_What you need to do_. Beginning with the very first line, please reproduce the entries exactly through the line containing "of endometrial adenocarcinoma".

▶

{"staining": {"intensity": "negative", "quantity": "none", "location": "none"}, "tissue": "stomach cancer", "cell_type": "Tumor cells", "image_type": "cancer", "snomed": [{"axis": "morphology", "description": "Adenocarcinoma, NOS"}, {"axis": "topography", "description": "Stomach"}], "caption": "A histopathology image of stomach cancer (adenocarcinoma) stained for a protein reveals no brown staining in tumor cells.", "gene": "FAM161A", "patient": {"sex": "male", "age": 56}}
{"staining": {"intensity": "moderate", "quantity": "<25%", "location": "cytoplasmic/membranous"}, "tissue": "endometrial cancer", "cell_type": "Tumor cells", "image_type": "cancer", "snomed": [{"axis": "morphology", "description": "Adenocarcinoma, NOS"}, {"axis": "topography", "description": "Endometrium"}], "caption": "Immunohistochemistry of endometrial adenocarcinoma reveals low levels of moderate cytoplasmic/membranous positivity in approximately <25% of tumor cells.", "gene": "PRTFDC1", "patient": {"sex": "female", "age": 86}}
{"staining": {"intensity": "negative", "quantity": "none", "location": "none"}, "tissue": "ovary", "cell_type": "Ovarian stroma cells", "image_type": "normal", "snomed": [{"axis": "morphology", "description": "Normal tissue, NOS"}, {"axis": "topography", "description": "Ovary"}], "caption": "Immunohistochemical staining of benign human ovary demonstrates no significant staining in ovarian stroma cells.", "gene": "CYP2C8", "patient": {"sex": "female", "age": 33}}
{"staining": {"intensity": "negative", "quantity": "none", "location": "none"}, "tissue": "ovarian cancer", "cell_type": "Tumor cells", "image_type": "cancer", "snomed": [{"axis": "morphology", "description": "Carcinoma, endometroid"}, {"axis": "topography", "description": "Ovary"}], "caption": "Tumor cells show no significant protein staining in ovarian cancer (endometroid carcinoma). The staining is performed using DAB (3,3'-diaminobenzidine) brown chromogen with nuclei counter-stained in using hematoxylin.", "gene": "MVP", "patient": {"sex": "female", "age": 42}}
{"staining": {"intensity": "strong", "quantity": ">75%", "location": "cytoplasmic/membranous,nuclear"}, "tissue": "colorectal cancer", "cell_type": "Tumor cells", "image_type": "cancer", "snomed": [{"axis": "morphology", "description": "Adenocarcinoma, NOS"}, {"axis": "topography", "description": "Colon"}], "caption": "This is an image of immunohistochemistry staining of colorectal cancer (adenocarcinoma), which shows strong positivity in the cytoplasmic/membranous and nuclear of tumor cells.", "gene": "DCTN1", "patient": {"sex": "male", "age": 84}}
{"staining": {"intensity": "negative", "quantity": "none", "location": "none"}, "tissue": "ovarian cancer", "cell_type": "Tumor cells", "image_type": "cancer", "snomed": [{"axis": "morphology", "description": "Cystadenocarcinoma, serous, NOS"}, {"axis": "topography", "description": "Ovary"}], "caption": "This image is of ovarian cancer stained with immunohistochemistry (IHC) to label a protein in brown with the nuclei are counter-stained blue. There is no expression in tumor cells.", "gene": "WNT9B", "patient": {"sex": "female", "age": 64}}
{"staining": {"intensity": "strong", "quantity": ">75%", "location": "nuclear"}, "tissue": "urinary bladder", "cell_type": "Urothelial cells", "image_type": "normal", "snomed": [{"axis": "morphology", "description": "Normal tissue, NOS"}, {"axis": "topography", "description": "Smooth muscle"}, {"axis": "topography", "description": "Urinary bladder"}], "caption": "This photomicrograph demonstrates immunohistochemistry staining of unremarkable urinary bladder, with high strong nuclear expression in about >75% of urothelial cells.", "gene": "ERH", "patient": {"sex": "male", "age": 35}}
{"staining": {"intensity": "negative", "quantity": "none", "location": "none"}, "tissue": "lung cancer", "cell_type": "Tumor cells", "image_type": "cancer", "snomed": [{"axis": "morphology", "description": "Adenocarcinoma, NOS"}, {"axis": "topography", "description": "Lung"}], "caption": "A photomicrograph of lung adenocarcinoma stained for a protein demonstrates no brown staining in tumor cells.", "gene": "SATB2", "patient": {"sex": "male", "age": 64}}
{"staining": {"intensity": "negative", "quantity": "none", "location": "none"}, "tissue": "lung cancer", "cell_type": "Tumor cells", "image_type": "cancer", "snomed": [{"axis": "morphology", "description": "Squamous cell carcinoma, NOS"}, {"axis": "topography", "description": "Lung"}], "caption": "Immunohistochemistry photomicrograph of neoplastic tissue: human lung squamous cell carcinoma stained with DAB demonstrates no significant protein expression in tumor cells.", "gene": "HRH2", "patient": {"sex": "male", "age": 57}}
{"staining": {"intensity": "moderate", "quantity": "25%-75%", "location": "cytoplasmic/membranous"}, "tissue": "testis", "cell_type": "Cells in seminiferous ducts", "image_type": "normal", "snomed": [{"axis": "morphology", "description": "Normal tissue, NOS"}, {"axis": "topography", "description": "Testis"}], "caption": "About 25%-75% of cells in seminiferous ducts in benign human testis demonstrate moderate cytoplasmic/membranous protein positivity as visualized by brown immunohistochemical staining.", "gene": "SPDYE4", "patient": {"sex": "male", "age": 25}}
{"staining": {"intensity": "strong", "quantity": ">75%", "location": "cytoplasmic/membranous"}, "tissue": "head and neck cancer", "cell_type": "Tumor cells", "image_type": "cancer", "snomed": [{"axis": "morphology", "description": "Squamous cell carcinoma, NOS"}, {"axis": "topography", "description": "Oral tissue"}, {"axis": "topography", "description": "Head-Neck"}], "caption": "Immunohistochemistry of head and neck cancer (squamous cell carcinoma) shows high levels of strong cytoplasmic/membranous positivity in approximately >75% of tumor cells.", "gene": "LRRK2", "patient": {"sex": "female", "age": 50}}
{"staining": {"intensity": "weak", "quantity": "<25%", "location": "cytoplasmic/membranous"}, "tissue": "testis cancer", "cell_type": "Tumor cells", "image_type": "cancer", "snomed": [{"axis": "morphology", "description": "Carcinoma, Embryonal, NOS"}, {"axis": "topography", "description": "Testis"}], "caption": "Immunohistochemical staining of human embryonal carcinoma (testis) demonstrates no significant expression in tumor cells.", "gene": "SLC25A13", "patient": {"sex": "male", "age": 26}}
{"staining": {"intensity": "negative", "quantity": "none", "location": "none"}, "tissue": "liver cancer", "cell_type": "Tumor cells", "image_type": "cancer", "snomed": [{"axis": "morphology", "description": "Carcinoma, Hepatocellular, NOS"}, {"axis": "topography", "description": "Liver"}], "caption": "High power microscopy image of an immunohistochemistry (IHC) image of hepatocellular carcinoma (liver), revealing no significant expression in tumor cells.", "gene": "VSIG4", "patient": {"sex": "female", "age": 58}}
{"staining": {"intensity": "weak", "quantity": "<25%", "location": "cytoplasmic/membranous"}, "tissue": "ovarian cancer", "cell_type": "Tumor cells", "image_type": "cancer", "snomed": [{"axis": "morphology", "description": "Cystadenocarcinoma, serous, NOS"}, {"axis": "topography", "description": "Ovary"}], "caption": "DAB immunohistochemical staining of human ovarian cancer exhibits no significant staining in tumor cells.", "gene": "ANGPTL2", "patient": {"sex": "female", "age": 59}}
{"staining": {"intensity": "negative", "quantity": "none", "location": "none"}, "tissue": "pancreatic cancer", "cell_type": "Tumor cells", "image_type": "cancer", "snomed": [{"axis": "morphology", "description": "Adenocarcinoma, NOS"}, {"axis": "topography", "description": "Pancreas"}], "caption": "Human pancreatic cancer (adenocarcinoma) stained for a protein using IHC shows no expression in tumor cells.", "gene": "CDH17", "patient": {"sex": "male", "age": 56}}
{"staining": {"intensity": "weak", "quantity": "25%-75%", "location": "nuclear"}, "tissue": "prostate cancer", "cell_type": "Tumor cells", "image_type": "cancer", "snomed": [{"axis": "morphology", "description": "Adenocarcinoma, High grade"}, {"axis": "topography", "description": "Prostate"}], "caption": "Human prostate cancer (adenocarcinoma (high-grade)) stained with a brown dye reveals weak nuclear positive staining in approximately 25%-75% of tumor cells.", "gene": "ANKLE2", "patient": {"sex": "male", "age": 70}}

◀

_Answer below_.
{"staining": {"intensity": "negative", "quantity": "none", "location": "none"}, "tissue": "stomach cancer", "cell_type": "Tumor cells", "image_type": "cancer", "snomed": [{"axis": "morphology", "description": "Adenocarcinoma, NOS"}, {"axis": "topography", "description": "Stomach"}], "caption": "A histopathology image of stomach cancer (adenocarcinoma) stained for a protein reveals no brown staining in tumor cells.", "gene": "FAM161A", "patient": {"sex": "male", "age": 56}}
{"staining": {"intensity": "moderate", "quantity": "<25%", "location": "cytoplasmic/membranous"}, "tissue": "endometrial cancer", "cell_type": "Tumor cells", "image_type": "cancer", "snomed": [{"axis": "morphology", "description": "Adenocarcinoma, NOS"}, {"axis": "topography", "description": "Endometrium"}], "caption": "Immunohistochemistry of endometrial adenocarcinoma reveals low levels of moderate cytoplasmic/membranous positivity in approximately <25% of tumor cells.", "gene": "PRTFDC1", "patient": {"sex": "female", "age": 86}}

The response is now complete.